Stored data entries
•••••

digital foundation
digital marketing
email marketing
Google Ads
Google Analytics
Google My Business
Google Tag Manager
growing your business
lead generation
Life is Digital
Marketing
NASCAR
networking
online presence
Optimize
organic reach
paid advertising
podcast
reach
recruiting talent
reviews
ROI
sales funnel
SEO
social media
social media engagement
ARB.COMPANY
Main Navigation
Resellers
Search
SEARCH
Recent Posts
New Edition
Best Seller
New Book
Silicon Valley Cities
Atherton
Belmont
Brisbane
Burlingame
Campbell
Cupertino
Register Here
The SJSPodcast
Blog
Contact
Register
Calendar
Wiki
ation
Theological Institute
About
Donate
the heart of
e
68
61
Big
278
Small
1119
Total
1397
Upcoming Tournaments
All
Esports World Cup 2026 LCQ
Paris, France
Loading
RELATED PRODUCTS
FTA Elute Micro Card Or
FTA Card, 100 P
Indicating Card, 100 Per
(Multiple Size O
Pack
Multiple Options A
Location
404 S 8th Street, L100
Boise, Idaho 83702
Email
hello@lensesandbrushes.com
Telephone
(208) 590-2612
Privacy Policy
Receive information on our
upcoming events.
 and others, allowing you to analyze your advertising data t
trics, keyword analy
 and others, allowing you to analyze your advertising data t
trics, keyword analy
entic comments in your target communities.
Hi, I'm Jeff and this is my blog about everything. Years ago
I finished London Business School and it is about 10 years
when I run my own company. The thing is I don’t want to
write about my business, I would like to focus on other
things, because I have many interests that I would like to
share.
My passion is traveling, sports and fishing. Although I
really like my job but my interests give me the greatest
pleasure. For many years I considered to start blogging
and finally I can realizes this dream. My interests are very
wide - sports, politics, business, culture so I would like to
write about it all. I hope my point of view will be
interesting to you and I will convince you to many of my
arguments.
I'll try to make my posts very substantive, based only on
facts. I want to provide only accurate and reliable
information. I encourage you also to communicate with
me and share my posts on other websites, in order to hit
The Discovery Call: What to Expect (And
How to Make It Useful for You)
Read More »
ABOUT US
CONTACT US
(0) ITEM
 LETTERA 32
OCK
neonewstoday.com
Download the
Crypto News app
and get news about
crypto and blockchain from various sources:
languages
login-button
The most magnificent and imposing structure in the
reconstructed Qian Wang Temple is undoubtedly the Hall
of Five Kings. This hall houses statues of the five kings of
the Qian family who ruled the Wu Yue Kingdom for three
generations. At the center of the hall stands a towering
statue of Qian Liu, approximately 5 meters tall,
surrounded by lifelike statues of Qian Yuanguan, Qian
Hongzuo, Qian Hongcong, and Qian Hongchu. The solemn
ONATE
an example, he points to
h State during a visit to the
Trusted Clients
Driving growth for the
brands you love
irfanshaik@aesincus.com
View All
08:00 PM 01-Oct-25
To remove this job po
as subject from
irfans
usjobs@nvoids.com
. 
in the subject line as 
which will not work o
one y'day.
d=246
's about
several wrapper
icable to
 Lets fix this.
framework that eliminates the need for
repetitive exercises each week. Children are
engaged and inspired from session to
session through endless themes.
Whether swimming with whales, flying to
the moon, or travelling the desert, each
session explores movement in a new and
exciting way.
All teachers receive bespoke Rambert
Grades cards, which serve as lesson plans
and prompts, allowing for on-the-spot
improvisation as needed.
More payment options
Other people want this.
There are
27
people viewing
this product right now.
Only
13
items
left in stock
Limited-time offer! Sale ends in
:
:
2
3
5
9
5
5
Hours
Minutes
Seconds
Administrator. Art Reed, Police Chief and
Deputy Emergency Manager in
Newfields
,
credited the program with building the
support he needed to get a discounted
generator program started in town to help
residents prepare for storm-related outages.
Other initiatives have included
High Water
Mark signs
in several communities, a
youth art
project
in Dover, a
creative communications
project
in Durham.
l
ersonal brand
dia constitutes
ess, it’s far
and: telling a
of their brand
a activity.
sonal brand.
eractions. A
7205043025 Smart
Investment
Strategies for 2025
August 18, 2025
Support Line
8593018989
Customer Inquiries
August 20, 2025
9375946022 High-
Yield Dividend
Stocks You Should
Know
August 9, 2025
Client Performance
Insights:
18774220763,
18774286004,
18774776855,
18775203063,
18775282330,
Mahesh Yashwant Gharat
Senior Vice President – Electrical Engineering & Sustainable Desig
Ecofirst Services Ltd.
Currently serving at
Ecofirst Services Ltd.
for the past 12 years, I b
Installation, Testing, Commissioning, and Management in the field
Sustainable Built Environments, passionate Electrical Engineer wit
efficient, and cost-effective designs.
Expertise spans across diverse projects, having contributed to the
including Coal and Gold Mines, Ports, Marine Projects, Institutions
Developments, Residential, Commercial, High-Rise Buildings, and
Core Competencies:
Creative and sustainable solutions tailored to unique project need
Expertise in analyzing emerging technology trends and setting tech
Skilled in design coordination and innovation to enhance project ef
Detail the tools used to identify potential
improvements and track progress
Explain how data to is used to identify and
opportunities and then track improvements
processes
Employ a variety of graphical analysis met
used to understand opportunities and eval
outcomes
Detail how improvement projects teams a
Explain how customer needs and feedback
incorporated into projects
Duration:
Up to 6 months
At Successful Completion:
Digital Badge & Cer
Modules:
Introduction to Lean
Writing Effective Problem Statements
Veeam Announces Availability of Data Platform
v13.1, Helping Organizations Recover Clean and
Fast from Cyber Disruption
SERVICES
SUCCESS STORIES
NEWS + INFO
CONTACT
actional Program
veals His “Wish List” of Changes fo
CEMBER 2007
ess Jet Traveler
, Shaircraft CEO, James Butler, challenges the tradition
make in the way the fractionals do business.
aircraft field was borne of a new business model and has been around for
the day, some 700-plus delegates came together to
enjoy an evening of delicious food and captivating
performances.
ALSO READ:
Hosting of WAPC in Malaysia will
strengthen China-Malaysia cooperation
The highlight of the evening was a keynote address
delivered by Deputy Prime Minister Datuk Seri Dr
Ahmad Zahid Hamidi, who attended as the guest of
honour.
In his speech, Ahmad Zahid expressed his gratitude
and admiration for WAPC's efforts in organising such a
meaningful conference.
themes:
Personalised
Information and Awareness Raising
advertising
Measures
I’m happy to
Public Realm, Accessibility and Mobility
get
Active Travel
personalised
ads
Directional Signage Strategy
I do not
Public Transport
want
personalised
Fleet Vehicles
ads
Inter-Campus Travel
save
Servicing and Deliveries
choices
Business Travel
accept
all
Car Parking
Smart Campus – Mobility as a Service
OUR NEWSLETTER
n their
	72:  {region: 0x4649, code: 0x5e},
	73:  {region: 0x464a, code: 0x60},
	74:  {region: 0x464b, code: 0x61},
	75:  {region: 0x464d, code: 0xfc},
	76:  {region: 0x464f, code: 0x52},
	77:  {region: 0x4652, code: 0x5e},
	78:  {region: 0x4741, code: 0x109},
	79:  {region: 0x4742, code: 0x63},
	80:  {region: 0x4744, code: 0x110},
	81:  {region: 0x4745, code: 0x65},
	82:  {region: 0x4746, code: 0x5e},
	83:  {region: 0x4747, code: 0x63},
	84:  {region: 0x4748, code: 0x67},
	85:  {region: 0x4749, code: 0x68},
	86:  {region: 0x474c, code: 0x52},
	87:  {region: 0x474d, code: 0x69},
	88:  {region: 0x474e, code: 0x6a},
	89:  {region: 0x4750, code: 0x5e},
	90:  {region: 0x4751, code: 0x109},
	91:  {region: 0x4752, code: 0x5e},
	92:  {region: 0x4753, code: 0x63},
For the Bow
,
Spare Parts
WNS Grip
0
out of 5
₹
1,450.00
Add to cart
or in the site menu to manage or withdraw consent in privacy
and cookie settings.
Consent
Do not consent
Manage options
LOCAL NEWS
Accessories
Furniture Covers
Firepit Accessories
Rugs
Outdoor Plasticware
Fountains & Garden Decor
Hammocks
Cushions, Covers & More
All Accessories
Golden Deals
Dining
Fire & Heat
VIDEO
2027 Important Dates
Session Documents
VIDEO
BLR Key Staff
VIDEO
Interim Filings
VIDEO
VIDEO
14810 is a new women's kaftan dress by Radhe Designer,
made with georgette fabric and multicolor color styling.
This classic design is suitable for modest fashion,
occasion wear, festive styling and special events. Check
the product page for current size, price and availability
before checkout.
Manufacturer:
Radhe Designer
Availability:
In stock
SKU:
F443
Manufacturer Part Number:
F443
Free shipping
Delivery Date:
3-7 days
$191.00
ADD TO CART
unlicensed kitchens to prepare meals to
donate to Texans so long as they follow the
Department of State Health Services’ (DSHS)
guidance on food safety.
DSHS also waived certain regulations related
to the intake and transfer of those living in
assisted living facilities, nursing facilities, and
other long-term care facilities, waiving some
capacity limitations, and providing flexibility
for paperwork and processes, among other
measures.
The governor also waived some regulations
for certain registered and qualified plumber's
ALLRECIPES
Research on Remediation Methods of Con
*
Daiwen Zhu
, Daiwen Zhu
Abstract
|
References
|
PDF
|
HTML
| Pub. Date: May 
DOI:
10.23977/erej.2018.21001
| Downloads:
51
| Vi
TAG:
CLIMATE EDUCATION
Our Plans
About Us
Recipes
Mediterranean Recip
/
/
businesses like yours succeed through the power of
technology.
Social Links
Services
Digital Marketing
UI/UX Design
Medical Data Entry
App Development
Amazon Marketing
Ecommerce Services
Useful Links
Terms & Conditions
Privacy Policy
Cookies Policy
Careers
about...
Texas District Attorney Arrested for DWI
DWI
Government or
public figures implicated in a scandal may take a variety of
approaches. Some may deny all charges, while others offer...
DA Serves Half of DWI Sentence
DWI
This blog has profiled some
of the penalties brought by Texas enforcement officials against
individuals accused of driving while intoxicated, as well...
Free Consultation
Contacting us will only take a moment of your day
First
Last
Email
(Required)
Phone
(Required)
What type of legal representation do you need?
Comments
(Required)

•••••

> _TASK INSTRUCTIONS_: List every line above containing the word "from".

> _SOLUTION TO THIS TASK_:
crypto and blockchain from various sources:
as subject from
engaged and inspired from session to
Fast from Cyber Disruption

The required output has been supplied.